**Action item:**
From the listing below, output only the lines starting at the line that has "dit eget tempo." and ending at the line that has "massage, eller nyd en traditionel behandling", exactly as they appear, ends included.

*** Block opens ***

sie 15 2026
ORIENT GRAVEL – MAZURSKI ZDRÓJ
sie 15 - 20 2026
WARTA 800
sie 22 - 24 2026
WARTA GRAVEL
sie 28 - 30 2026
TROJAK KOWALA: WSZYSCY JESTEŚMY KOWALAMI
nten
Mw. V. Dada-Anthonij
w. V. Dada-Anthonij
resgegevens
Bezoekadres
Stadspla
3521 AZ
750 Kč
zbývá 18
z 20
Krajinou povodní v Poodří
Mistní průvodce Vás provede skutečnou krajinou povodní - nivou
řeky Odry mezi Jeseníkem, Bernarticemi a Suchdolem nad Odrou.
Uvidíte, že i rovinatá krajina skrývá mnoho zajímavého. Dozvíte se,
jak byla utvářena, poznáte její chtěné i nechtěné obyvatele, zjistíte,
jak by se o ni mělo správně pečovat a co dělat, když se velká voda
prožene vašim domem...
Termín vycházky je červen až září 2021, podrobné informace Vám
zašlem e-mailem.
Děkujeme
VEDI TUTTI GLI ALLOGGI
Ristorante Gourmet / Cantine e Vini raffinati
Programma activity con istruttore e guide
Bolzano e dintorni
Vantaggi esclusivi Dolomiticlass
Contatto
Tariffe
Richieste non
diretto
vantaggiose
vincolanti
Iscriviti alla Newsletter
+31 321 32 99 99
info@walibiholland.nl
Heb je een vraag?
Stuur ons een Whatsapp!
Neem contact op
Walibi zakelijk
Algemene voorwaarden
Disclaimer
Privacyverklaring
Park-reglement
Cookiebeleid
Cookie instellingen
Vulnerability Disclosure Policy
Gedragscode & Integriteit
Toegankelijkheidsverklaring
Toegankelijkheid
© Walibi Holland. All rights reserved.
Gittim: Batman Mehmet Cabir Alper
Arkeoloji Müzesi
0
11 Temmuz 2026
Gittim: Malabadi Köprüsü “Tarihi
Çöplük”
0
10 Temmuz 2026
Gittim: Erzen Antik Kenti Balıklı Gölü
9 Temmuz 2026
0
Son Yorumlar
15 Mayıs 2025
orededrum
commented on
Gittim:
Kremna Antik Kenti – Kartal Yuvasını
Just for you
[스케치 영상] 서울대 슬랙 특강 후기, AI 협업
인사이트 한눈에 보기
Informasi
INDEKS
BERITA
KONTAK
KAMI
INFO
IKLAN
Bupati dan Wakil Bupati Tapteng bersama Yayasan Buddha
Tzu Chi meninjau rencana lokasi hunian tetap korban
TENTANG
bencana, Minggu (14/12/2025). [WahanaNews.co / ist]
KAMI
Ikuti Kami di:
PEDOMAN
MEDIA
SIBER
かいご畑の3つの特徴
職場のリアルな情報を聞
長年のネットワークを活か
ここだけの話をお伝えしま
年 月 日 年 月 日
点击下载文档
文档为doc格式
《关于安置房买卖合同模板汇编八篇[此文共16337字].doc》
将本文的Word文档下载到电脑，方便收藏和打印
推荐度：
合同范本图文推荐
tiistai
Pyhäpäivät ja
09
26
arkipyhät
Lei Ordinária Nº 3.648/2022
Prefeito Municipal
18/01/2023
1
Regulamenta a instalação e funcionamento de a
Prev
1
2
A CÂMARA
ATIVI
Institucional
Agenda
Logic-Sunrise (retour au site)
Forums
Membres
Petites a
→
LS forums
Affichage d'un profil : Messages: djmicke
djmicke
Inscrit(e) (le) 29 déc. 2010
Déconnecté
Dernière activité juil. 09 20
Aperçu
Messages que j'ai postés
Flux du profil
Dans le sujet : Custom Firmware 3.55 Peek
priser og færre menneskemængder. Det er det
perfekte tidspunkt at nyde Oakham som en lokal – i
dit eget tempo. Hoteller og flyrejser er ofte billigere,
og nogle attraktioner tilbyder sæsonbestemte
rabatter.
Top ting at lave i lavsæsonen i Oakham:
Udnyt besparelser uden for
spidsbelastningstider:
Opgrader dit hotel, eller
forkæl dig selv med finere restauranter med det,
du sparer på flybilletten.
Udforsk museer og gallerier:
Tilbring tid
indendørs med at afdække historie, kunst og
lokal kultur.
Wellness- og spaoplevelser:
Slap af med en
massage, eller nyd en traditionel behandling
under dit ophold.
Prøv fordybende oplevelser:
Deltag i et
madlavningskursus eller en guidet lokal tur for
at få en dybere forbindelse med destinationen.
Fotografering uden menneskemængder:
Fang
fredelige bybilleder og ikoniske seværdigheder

*** Block closes ***

**Response:**
dit eget tempo. Hoteller og flyrejser er ofte billigere,
og nogle attraktioner tilbyder sæsonbestemte
rabatter.
Top ting at lave i lavsæsonen i Oakham:
Udnyt besparelser uden for
spidsbelastningstider:
Opgrader dit hotel, eller
forkæl dig selv med finere restauranter med det,
du sparer på flybilletten.
Udforsk museer og gallerier:
Tilbring tid
indendørs med at afdække historie, kunst og
lokal kultur.
Wellness- og spaoplevelser:
Slap af med en
massage, eller nyd en traditionel behandling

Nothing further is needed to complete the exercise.